The carpal tunnel, in this sequence, is the last pinch point on an already compromised nerve. Releasing that pinch without addressing what has been loading the nerve from above may produce temporary relief, but the underlying traction mechanism remains active.

Ulnar Neuritis Follows the Same Logic

The ulnar nerve, which supplies the little finger and ring finger and originates from C7 through T1, follows a parallel course through the same cervical and thoracic outlet territory. Ulnar neuritis, in which the nerve is entrapped at the elbow, shows the same pattern of proximal contribution seen in CTS.

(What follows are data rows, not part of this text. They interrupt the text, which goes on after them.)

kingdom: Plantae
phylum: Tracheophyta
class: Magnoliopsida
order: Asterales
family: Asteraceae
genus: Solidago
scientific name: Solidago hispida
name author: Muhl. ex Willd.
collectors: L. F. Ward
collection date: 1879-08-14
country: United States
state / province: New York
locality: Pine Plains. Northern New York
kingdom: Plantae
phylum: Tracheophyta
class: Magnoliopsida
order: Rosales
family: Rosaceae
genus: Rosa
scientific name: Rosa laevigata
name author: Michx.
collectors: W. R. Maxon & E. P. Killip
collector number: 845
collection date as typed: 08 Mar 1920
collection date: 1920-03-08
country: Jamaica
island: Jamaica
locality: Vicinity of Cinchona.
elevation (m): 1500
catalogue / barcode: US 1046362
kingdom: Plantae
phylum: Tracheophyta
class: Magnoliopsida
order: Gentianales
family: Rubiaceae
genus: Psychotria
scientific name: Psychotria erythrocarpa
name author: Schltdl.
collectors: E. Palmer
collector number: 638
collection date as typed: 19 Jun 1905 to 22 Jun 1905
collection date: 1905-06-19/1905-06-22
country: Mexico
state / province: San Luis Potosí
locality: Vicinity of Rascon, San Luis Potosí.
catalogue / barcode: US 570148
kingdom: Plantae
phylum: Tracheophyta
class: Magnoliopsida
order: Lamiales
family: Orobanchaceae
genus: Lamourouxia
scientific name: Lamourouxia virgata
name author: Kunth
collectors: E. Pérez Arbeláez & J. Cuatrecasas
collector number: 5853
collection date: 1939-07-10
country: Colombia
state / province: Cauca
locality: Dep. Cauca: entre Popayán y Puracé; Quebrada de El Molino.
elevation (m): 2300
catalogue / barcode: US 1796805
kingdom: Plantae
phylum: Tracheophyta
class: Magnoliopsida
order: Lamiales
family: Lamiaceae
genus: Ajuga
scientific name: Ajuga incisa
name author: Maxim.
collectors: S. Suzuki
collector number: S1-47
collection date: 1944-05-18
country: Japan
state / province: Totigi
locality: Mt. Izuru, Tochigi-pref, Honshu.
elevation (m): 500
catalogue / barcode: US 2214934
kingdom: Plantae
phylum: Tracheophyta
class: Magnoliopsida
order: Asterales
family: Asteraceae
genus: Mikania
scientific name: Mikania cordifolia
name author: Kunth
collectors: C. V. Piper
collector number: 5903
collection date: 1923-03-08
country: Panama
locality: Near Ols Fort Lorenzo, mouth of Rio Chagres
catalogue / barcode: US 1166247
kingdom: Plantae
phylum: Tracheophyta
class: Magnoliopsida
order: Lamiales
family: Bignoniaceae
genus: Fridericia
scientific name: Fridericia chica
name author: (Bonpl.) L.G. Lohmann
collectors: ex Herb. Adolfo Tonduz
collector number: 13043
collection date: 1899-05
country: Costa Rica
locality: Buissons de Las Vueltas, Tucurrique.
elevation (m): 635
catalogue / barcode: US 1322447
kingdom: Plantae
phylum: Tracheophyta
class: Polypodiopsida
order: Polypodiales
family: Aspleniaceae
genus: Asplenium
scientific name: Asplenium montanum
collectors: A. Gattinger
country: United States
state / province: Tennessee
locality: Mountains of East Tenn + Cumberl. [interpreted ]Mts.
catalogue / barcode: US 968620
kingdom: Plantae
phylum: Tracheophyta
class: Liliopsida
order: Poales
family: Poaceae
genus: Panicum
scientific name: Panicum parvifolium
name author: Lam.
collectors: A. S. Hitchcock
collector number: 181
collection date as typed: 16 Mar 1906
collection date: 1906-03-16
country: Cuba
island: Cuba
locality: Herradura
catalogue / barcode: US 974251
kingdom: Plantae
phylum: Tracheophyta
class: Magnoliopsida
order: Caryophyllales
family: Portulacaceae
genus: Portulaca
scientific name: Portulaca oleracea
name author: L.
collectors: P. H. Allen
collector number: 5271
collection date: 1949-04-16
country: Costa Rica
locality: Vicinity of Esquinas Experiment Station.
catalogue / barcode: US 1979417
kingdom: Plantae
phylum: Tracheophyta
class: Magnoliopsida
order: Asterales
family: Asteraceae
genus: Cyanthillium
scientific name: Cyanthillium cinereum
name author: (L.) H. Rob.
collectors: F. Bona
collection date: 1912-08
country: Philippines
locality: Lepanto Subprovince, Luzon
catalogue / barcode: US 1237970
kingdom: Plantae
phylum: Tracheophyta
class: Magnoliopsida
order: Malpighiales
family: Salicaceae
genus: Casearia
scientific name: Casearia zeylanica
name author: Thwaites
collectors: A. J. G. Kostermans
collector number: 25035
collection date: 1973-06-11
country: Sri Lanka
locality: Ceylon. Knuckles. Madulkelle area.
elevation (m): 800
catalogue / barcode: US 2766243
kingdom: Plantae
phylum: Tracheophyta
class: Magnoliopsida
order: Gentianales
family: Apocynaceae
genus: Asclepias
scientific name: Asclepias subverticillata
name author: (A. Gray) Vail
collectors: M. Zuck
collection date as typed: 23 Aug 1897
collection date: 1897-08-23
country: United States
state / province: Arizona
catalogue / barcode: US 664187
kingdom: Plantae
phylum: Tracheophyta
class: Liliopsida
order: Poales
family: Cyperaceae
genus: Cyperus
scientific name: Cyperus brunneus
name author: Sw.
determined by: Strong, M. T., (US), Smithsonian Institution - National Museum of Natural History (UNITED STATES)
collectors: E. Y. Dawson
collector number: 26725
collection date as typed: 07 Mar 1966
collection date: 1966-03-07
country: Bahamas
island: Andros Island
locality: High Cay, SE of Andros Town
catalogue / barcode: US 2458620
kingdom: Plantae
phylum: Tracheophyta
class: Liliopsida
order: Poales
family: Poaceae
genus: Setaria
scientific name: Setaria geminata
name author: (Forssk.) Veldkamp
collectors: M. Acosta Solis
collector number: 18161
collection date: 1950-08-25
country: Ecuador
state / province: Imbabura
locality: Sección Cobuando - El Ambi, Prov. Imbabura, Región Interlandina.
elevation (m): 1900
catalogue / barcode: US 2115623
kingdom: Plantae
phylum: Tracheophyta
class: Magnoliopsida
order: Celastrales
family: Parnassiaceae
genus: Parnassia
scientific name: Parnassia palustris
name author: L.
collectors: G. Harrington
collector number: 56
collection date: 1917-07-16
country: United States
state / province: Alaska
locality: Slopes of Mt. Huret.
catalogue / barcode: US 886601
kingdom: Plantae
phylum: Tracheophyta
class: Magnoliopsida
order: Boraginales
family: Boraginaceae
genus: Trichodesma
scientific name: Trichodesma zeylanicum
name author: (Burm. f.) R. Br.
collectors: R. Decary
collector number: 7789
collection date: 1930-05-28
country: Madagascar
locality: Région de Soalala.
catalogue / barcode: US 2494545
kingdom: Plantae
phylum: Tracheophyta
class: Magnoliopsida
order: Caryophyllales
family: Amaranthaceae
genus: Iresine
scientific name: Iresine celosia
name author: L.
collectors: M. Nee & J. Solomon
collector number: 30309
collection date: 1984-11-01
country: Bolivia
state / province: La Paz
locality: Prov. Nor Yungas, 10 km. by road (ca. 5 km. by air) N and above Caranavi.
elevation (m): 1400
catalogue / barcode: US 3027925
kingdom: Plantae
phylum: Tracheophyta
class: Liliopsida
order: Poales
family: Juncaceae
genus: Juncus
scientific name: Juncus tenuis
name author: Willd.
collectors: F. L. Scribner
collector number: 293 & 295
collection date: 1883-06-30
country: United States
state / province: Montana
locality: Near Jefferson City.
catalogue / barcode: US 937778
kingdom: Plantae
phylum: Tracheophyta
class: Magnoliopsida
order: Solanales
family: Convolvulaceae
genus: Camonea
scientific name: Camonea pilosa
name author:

A case-control study by Smith and colleagues published in the Clinical Journal of Sport Medicine found that cyclists with clinical ulnar nerve neuropathy had significantly more proximal dysfunction findings: neck pain was approximately three times more common, shoulder pain five times more common, and elevated first rib findings twelve times more common compared to controls without ulnar symptoms. The proximal pattern was consistent and significant.

In the neuromyofascial model, ulnar neuritis frequently involves contractures and trigger points in the latissimus dorsi and triceps muscles that create traction on the ulnar nerve as it transitions toward the elbow. Addressing these upstream contributors alongside the local elbow entrapment is what determines whether recovery is complete or partial.

When Surgery Is and Is Not Sufficient

Surgical carpal tunnel release remains appropriate and necessary in cases where the nerve compression at the wrist is severe, where there is significant motor loss or muscle wasting, or where the condition is acute and progressive. The clinical literature does not support delaying surgery in urgent presentations.

What the literature does support, and what clinical observation at the NMF Science clinic has consistently demonstrated, is that many less severe or recurrent CTS presentations have a significant proximal component that surgery at the wrist alone will not resolve. In those cases, targeted neuromyofascial investigation of the cervical spine, thoracic outlet, shoulder girdle, and forearm identifies the tethering sites loading the median nerve from above. Through TNPC, addressing those sites reduces the chronic traction on the nerve, allowing the carpal tunnel itself to decompress without the sustained abnormal tension that produced the original entrapment.

The wrist is where the symptoms are. The neck, in many cases, is where the problem began.


The information in this article is educational and informational in nature. It is not intended as a substitute for professional medical advice, diagnosis, or treatment. If you are experiencing symptoms of carpal tunnel syndrome or upper limb nerve pain, consult with a qualified healthcare provider to discuss the diagnostic and treatment options appropriate for your situation.